*EXERCISE INSTRUCTIONS*
Quote the lines verbatim, beginning at the line that contains "text Можно представить" and stopping after the line that contains "text Подобные представления".

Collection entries
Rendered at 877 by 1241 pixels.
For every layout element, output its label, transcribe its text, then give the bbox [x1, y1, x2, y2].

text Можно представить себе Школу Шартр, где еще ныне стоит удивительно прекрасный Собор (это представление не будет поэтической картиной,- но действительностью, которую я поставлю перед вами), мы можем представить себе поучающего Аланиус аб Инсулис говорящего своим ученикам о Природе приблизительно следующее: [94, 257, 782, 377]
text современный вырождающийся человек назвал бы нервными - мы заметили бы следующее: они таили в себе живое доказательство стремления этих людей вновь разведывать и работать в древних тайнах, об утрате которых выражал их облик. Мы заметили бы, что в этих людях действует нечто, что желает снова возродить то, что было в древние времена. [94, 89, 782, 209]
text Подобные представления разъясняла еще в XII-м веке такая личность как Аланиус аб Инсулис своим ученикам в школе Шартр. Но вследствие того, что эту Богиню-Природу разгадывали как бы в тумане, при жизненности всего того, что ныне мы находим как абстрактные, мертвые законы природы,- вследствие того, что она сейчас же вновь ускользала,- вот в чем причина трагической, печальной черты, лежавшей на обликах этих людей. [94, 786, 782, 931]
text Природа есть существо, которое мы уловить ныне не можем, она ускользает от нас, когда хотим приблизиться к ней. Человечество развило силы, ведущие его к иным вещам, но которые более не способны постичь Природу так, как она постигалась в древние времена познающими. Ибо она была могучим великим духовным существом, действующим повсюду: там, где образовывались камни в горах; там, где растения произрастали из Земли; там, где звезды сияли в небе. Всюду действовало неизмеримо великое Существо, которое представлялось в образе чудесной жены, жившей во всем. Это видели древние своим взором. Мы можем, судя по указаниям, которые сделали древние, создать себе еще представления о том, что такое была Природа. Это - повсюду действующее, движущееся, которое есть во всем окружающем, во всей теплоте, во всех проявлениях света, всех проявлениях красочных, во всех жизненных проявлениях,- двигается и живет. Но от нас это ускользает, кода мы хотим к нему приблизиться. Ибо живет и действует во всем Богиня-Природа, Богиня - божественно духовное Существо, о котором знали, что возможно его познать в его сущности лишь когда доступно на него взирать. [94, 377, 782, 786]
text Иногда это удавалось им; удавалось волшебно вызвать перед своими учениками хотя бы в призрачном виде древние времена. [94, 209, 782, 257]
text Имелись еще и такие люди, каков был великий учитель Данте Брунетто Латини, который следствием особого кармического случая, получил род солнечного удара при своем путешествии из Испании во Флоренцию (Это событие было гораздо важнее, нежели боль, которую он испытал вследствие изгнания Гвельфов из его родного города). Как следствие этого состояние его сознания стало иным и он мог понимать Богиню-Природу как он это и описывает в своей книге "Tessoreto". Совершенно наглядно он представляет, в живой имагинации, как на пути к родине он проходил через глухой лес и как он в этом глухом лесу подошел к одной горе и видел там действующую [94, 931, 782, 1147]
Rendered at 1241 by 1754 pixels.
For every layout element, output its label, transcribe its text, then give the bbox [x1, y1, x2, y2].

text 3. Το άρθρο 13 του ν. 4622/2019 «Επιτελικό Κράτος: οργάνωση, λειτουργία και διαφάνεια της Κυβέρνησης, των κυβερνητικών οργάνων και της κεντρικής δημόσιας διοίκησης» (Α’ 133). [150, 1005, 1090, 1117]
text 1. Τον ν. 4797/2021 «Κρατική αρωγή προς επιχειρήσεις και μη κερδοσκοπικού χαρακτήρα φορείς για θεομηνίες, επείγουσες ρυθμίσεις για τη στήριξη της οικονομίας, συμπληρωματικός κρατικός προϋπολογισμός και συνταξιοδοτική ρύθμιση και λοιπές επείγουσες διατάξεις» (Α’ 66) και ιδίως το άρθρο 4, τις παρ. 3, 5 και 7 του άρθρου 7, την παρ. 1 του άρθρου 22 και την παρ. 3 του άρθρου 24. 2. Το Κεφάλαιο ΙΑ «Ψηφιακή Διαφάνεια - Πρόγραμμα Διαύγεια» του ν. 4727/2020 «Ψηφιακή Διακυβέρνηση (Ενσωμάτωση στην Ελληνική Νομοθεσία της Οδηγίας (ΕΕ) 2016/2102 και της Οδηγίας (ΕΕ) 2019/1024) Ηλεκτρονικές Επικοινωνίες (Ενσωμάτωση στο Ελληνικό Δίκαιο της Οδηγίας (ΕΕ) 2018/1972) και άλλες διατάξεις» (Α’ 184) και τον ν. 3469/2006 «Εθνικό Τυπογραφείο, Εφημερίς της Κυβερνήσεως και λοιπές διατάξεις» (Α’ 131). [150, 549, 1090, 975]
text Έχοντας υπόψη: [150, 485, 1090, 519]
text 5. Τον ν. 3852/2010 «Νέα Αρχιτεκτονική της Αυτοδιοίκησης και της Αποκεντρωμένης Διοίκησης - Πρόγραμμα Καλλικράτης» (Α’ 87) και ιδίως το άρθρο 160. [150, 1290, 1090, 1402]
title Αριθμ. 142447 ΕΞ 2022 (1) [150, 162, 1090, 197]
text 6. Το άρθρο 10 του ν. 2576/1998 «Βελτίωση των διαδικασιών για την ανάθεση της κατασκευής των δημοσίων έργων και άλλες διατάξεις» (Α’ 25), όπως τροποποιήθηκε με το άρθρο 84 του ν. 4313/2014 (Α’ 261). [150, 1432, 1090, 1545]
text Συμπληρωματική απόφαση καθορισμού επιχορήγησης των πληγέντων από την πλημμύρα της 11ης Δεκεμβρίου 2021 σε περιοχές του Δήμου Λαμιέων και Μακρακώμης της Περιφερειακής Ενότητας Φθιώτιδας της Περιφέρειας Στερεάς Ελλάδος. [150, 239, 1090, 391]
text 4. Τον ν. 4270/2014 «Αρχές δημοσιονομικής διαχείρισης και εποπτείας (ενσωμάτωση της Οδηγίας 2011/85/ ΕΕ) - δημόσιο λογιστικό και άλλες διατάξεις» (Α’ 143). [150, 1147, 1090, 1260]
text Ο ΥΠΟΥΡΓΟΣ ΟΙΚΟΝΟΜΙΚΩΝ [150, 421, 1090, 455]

*ANSWER TO THE EXERCISE*
text Можно представить себе Школу Шартр, где еще ныне стоит удивительно прекрасный Собор (это представление не будет поэтической картиной,- но действительностью, которую я поставлю перед вами), мы можем представить себе поучающего Аланиус аб Инсулис говорящего своим ученикам о Природе приблизительно следующее: [94, 257, 782, 377]
text современный вырождающийся человек назвал бы нервными - мы заметили бы следующее: они таили в себе живое доказательство стремления этих людей вновь разведывать и работать в древних тайнах, об утрате которых выражал их облик. Мы заметили бы, что в этих людях действует нечто, что желает снова возродить то, что было в древние времена. [94, 89, 782, 209]
text Подобные представления разъясняла еще в XII-м веке такая личность как Аланиус аб Инсулис своим ученикам в школе Шартр. Но вследствие того, что эту Богиню-Природу разгадывали как бы в тумане, при жизненности всего того, что ныне мы находим как абстрактные, мертвые законы природы,- вследствие того, что она сейчас же вновь ускользала,- вот в чем причина трагической, печальной черты, лежавшей на обликах этих людей. [94, 786, 782, 931]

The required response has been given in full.